1 de julio de 2015: el día que nos taparán la boca

1 de julio de 2015: el día que nos taparán la boca

 

Por José Granero

El Congreso de los Diputados ha aprobado la Ley de Seguridad Ciudadana, más conocida como “ley mordaza”. El nombre mismo de la ley es un mal chiste, un eufemismo tan grande como las multas que prevé. Es un nombre incluso benévolo, que esconde un trasfondo oscuro como la amnistía fiscal llevada a cabo por Montoro para que los que tuvieran capital sin declarar en el extranjero pudieran legalizarlo. “Regularización extraordinaria” decía el ministro. Es una ley hecha a su medida, a la de los grandes políticos y fortunas. La ley de “seguridad ciudadana” es una ley que va en contra del pueblo, del derecho que tenemos a protestar y a reivindicar lo que consideramos justo. Cuando entre en vigor el próximo 1 de julio tendremos una traba más para luchar contra las injusticias del sistema.

¿A quién pretenden engañar? ¿De verdad piensan que somos tan estúpidos como para no saber que nos están mintiendo a la cara? La ley mordaza es anticonstitucional, y si no lo es, está en el límite. Y aunque fuera compatible con la Constitución, eso no quiere decir que sea una ley justa, pues va a ser un simple mecanismo del poder para defenderse del pueblo contra el que está gobernando y al que tiene harto. Con la excusa de legislar algo que ya estaba legislado nos están colando una ley por la escuadra para silenciar a los ciudadanos y a los medios de comunicación, para que si ocurre algo grave en una manifestación el grueso de la población no se entere.

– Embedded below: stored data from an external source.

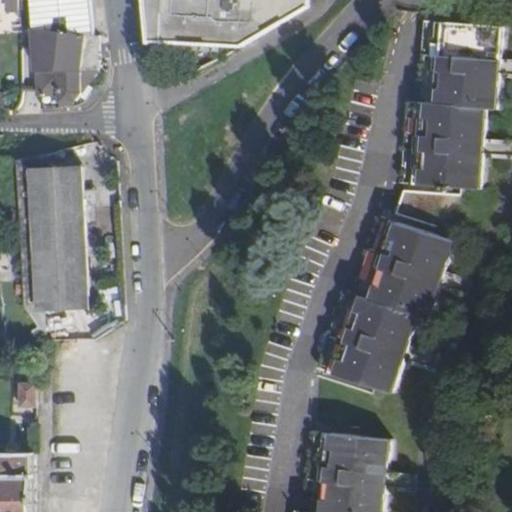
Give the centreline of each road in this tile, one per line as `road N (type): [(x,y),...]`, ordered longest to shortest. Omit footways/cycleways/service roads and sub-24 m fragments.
road 1 (residential): [(279,511),(304,344),(355,247),(411,0)]
road 2 (unclassified): [(383,0),(325,52),(179,268),(145,281)]
road 3 (unclassified): [(119,511),(147,331),(145,281)]
road 4 (unclassified): [(139,117),(329,0)]
road 5 (unclassified): [(145,281),(139,117)]
road 6 (unclassified): [(0,125),(139,117)]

No deberían prohibir ni restringir la denuncia pública de prácticas ilegales de policías que no merecen lucir una placa y desmerecen la labor ejemplar del resto de sus compañeros

El próximo día 1 de julio será un día negro para el periodismo, pues muchas de las medidas contempladas en la ley mordaza complicarán mucho la tarea del periodista en las manifestaciones. Habrá una base legal para que el periodista no pueda grabar a un policía en el transcurso de una concentración o una manifestación: “El uso no autorizado de imágenes o datos personales o profesionales de autoridades o miembros de las Fuerzas y Cuerpos de Seguridad que pueda poner en peligro la seguridad personal o familiar de los agentes, de las instalaciones protegidas o en riesgo el éxito de una operación, sin menoscabo del derecho fundamental a la información”. Es decir, si un policía agrede a un manifestante y haces fotos o lo grabas en vídeo te expones a una sanción “grave”: de 601 a 30000 euros. El derecho a la información se verá severamente agredido por la nueva ley mordaza. También servirá como una gran medida de autocensura. El periodista se pensará muchísimo si tomar determinadas imágenes o publicarlas, pensando en que puede enfrentarse a una multa de hasta 30000 euros.

Una cosa es proteger la imagen del policía y otra muy distinta es prohibir que se pueda grabar su actuación si se excede. Quizá con esta ley no nos hubiéramos enterado de la paliza que le dieron los Mossos d’Esquadra a un hombre en Barcelona y que le provocaron la muerte. O quizá tampoco hubiéramos conocido el vídeo en el que se ve a un policía nacional dándole un porrazo en la cabeza por la espalda a un hombre que caminaba tranquilamente en el transcurso de una manifestación en Madrid, tras lo que quedó inconsciente en el suelo y sangrando. No se trata de demonizar a la policía, pues la mayoría de los miembros de los cuerpos de seguridad ejercen su trabajo de forma ejemplar. Pero no deberían prohibir ni restringir la denuncia pública de prácticas ilegales de policías que no merecen lucir una placa y desmerecen la labor ejemplar del resto de sus compañeros. El gobierno de Rajoy ve a los medios de comunicación y a los ciudadanos críticos como una amenaza y por eso quiere coartarlos.

El 1 de julio intentaran taparnos la boca con la ley en la mano. Te podrán multar por resistirte pacíficamente a la autoridad o por tomar imágenes en una manifestación en la que salga un policía, mientras se les llena el pecho hablando de la Constitución y de la ley. Ah, por cierto: El 1 de enero también entra en vigor la nueva Ley de Propiedad Intelectual, más conocida como “canon AEDE”.